The reality, as libertarian economists and moral philosophers of the twentieth century demonstrated, is that the government is always distinct from the people it rules. Democratic-republicanism is just the new guise that tyranny takes, as wealth is redistributed from the productive class (workers in the private sector) to the political one (government employees and contractors, and entitlement beneficiaries). If you’re a member of the productive class, then your best interests are not being served by your government – you can indeed love your country while distrusting (or even despising) your government.

But what about cheering on another country – one that is a rival and potential enemy of your government? That can’t be patriotic, can it?

Is It Unpatriotic to Root for China?

On Friday, gold and silver both fell on news that Chinese economic growth was slowing. American nationalists cheer any bad news out of China, but these nationalists are the same ones who see no problem with the Federal Reserve and the entire system of fiat-money central banking – they don’t own gold; they put their faith in the U.S. federal government.

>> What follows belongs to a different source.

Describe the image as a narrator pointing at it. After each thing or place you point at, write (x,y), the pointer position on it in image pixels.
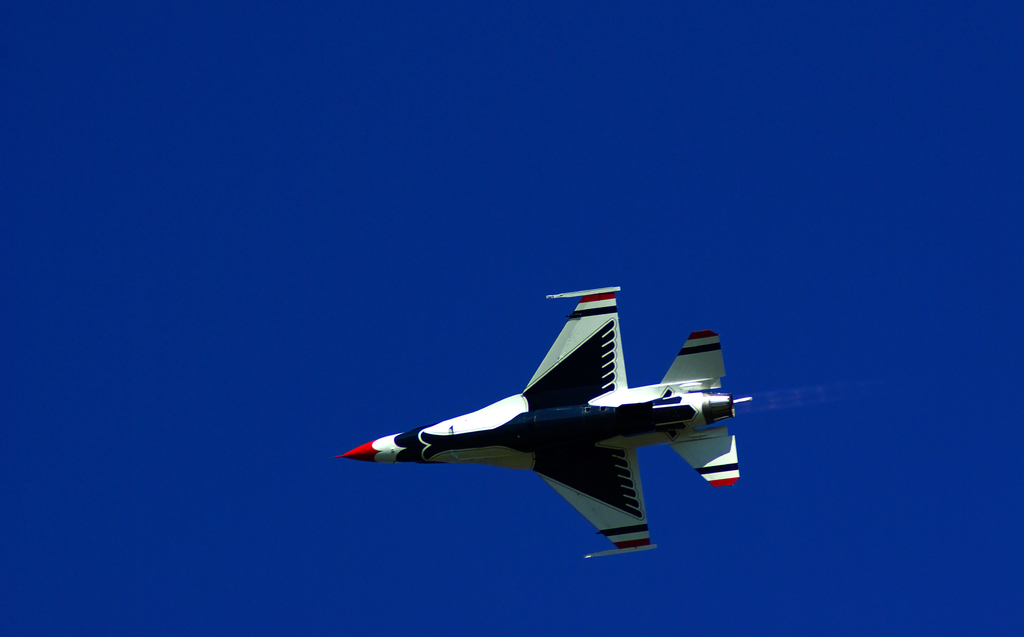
In this image I can see an aircraft (586,348) flying in air (565,103) and it is in white, blue and red color. Background (565,103) is blue color.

Gold and silver bugs should have no problem cheering China’s economic development. Yes, the country’s government is still nominally communist, but the economic advances made by the nation are all thanks to market reforms. Every piece of good economic news out of China is a blow against its ruling regime. Every bit of bad news – like Friday’s – only serves to discredit capitalism there.

The Future of Freedom

Are nationalists patriots? The answer is definitely “no,” so long as you define patriotism as loving one’s country and its people. After all, government-loving nationalists are in fact supporting the very institution – the federal government – that is bankrupting their country and its people. In this sense, nationalists are the epitome of unpatriotic.

If you believe in sound money and a free economy, then perhaps anything that causes the price of gold and silver to rise should be met with your tacit support. Even horrible things, such as wars, that drive up the price of precious metals, may in fact signal long-term gains for humanity. After all, inflation is the process by which a government’s currency becomes worthless, and when that ultimately happens, the current regime of fiscal recklessness and monetary insanity will come to an end. Then, perhaps freedom.